Using the Natural Language Toolkit for Python to extract band and artist names

In the newest version of Gatekrash, listings are sometimes accompanied by descriptions. These descriptions often contain a variety of information, such as the dress code, minimum age, drinks offers, parking information, and so on. Quite a lot of the time, they also contain band names and artist names, for things like what kind of music you can expect to hear, or who you can expect to hear.

Extracting that information reliably is difficult. There are several ways of approaching the problem, but I opted to use named entity recognition, a process which extracts 'named entities' (people, places, organisations, etc.) from text. Building my own system would be very difficult and very pointless, especially when there are already tried and tested pieces of software that do the job well.

That's where the NLTK steps in. The Natural Language Toolkit is a collection of open source Python modules which assist in text analytics - including named entity recognition.

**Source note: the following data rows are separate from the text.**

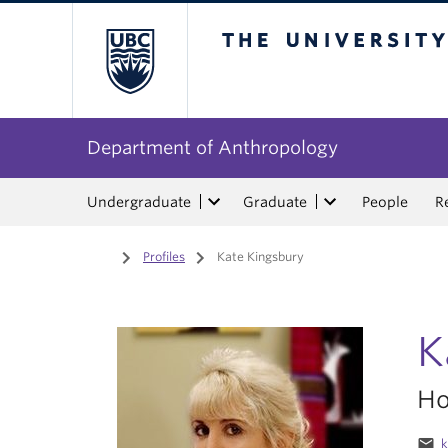
The University of Bri
Department of Anthropology
Undergraduate
Graduate
People
R
Home
/
Profiles
/
Kate Kingsbury
K
Ho
email
k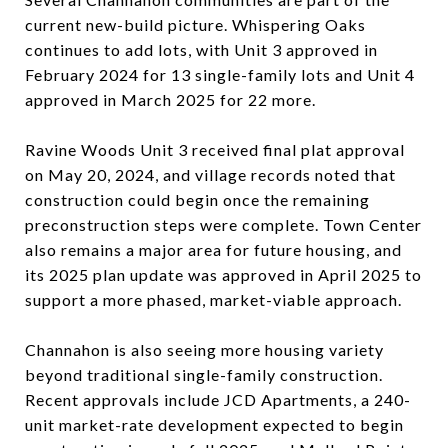
current new-build picture. Whispering Oaks
continues to add lots, with Unit 3 approved in
February 2024 for 13 single-family lots and Unit 4
approved in March 2025 for 22 more.
Ravine Woods Unit 3 received final plat approval
on May 20, 2024, and village records noted that
construction could begin once the remaining
preconstruction steps were complete. Town Center
also remains a major area for future housing, and
its 2025 plan update was approved in April 2025 to
support a more phased, market-viable approach.
Channahon is also seeing more housing variety
beyond traditional single-family construction.
Recent approvals include JCD Apartments, a 240-
unit market-rate development expected to begin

Downloading and installing the NLTK is a simple process and only an apt-get away.

The way it works is like this

  • Tokenise the text string - splitting the text into words, sentences and so on
  • Tokenise and tag the words in the text string - assign word types to the tokenised text string, such as noun, pronoun, adverb, adjective, etc.
  • Chunk the tagged text string - organise the text string into distinct elements of a sentence (using a parse tree), for example S for Sentence, NP for Noun Phrase, Det for Determiner, etc.
  • Analyse the parse tree to extract information - this is the part where named entities are extracted from the chunked text (parse tree)
  • Filter out everything except 'PERSON' entities (i.e. ignore ORGANISATION, PLACE, etc. entities)

The NLTK provides all these features, and only relies on training corpuses in order to be able to properly interpret text. In fact, it's so simple to get the NLTK to do this, I'll show you the actual code I used in Gatekrash:

import nltk

def _getPerformances(self, text):
        performers_list = array()
        text = re.sub(r'\W+\d+\s+.,\'"&', '', text)
        for sent in nltk.sent_tokenize(text):
            for chunk in nltk.ne_chunk(nltk.pos_tag(nltk.word_tokenize(sent))):
                if hasattr(chunk, 'node'):
                    if chunk.node == "PERSON":
                        performer = ' '.join(c[0] for c in chunk.leaves())
        return performers_list
        print "      ERROR: Couldn't perform named entity recognition on this text"

I actually slightly expanded on some readily available examples about the NLTK by Tim McNamara (I added in the 'PERSON' filter, and the try-except blocks). Processing is fairly processing-intensive, mostly depending on the size of the text you're analysing. Initially importing the NLTK and performing the first named entity recognition process takes significantly longer than any repeat processing if you're running it through a loop (as I am in this case).